Get current process's Heap size

In Android, the max Heap size can be got by following API.

ActivityManager manager = (ActivityManager) getSystemService(ACTIVITY_SERVICE);

int max = manager.getMemoryClass();
int large = manager.getLargeMemoryClass();

The above API gets current process's max Heap size and the permitted largest Heap size, the size of the heap can be extended to large size only if it has specified android:largeHeap="true" in its manifest.

The other way of getting Heap size is by the Runtime.

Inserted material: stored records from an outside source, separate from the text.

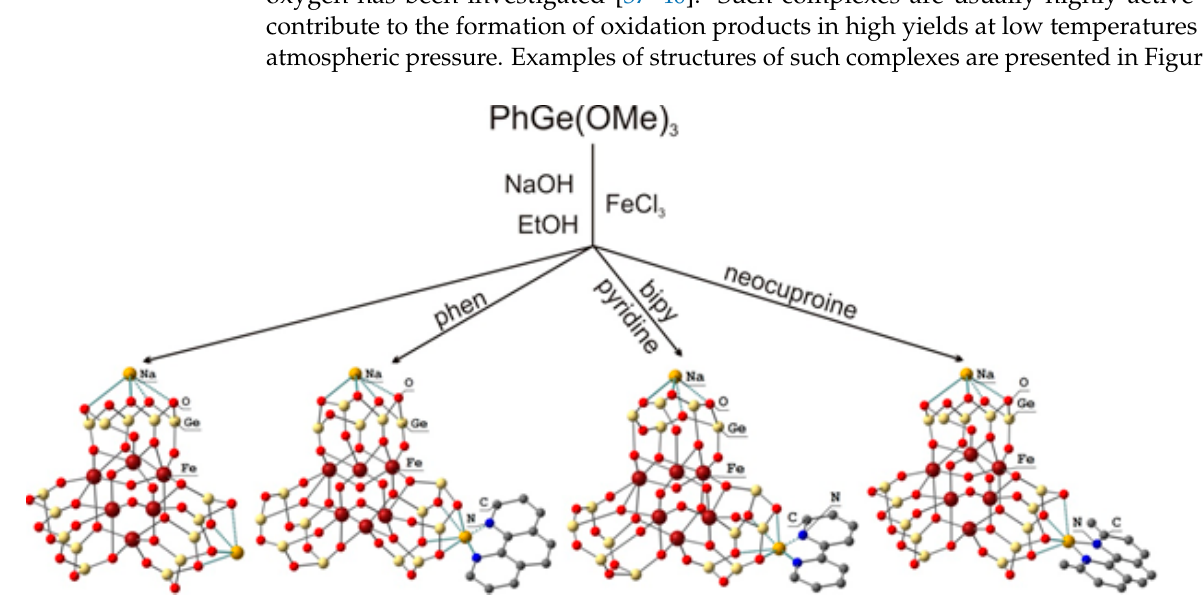
Figure 3. All structures adapted from Ref. [40], Copyright (2016) with permissions of Wiley.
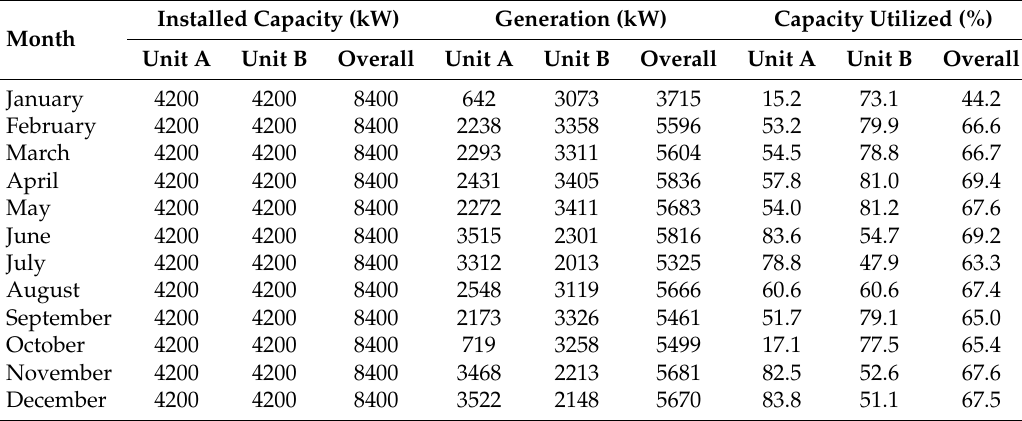
Table 2. Summary of UTP microgrid (installed capacity, monthly generation, and capacity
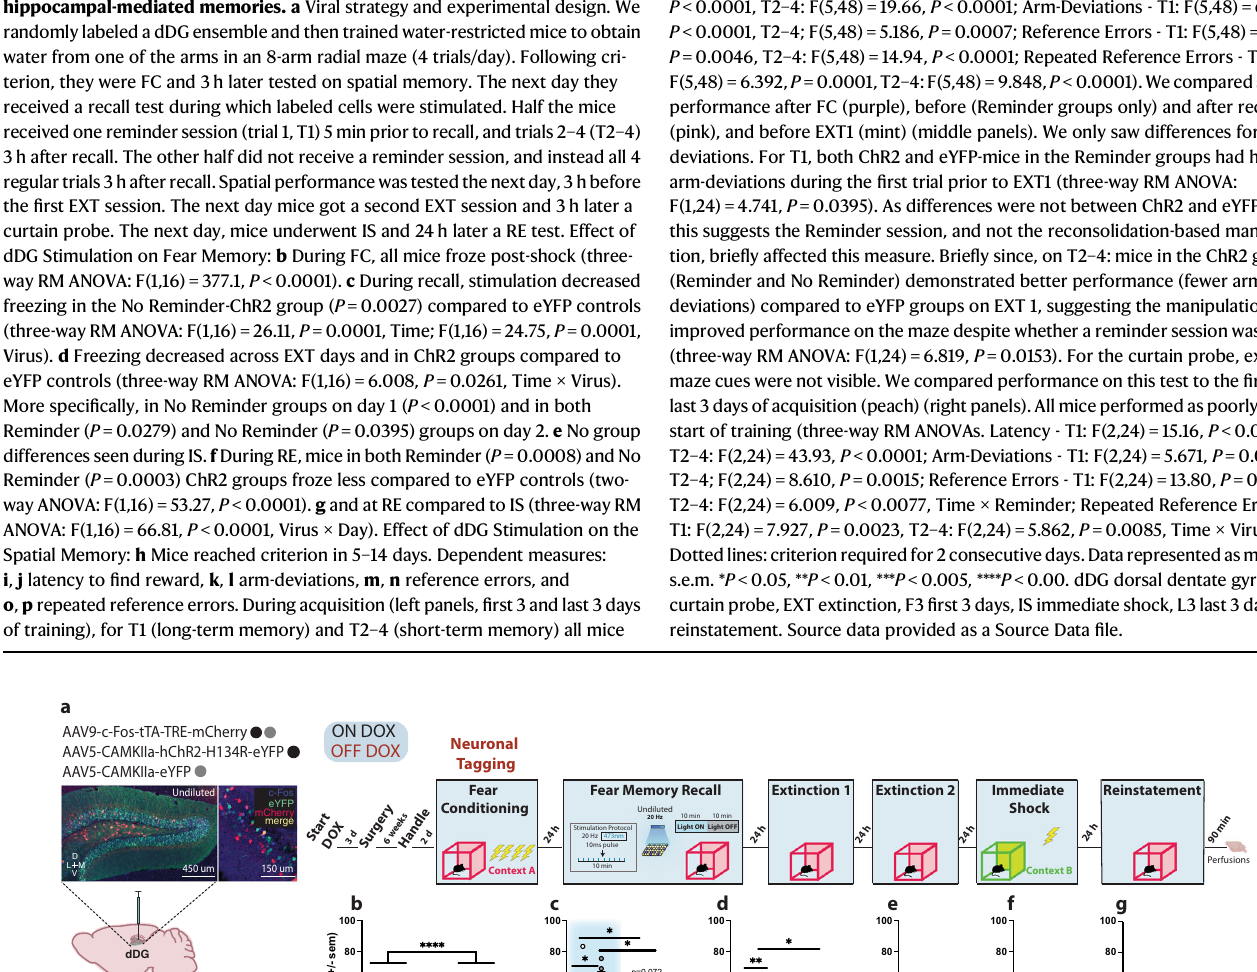
Fig.5|dDGinterferenceisspeci fi ctothefearmemoryanddoesnotaffectother hippocampal-mediated memories. a Viral strategy and experimental design. We randomlylabeledadDGensembleandthentrainedwater-restrictedmicetoobtain water from one of the arms in an 8-arm radial maze (4 trials/day). Following cri- terion, they were FC and 3h later tested on spatial memory. The next day they received a recall test during which labeled cells were stimulated. Half the mice receivedoneremindersession(trial1,T1)5minpriortorecall,andtrials2 – 4(T2 – 4) 3h after recall. The other half did not receive a reminder session, and instead all 4 regulartrials3hafterrecall.Spatialperformancewastestedthenextday,3hbefore the fi rst EXT session. The next day mice got a second EXT session and 3h later a curtain probe. The next day, mice underwent IS and 24h later a RE test. Effect of dDG Stimulation on Fear Memory: b During FC, all mice froze post-shock (three- way RM ANOVA: F(1,16)=377.1, P <0.0001). c During recall, stimulation decreased freezing in the No Reminder-ChR2 group ( P =0.0027) compared to eYFP controls (three-wayRM ANOVA: F(1,16)=26.11, P =0.0001, Time; F(1,16)=24.75, P =0.0001,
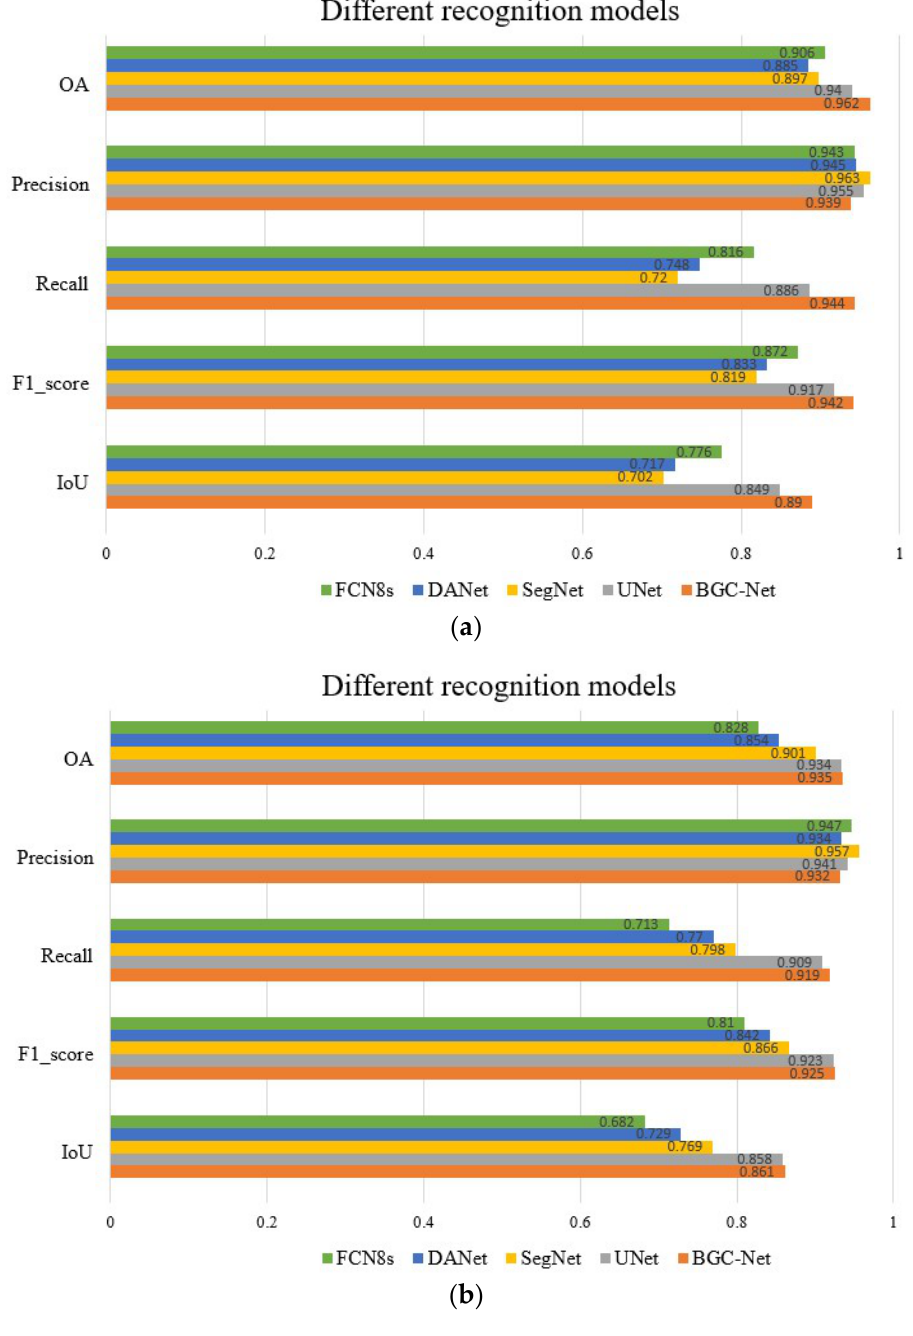
Figure 12. Quantitative results of different networks on the two datasets. ( a ) Quantitative results of different networks on the WHU dataset. ( b ) Quantitative results of different networks on the CHN dataset.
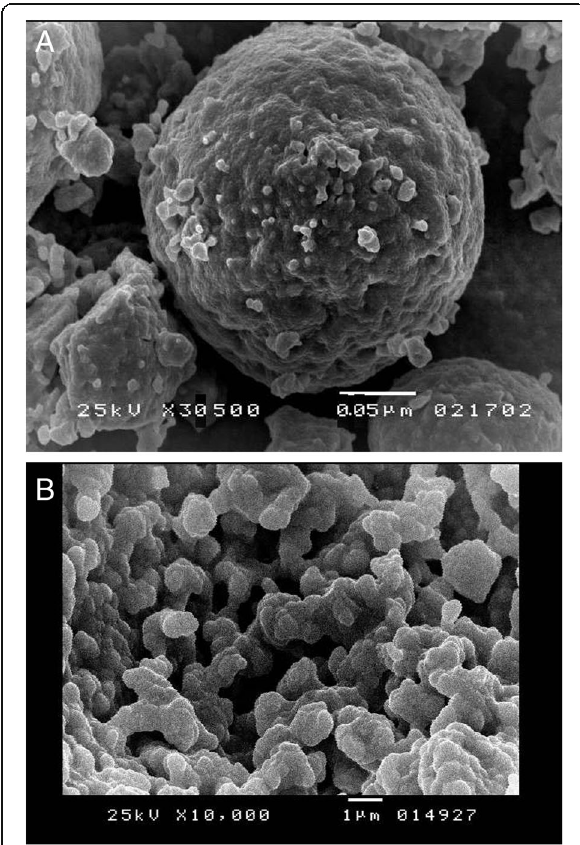
Fig. 1 a SEM image, ×10,000, demonstrating internal porosity of the fabricated zirconia scaffolds. b SEM image, ×30,500, demonstrating agglomeration of nano-hydroxyapatite particles filling the porous structure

final Runtime runtime = Runtime.getRuntime();
long free = runtime.freeMemory();
long max = runtime.maxMemory();
long total = runtime.totalMemory();

long remaining = max - totoal;

Obviously, The RunTime gives more Heap information, we can get the available memory size in time. In my opinion, this method is much more useful. Be careful, the free memory in above API is nearly useless, it represents the memory already release by JVM but still not freed to the Host.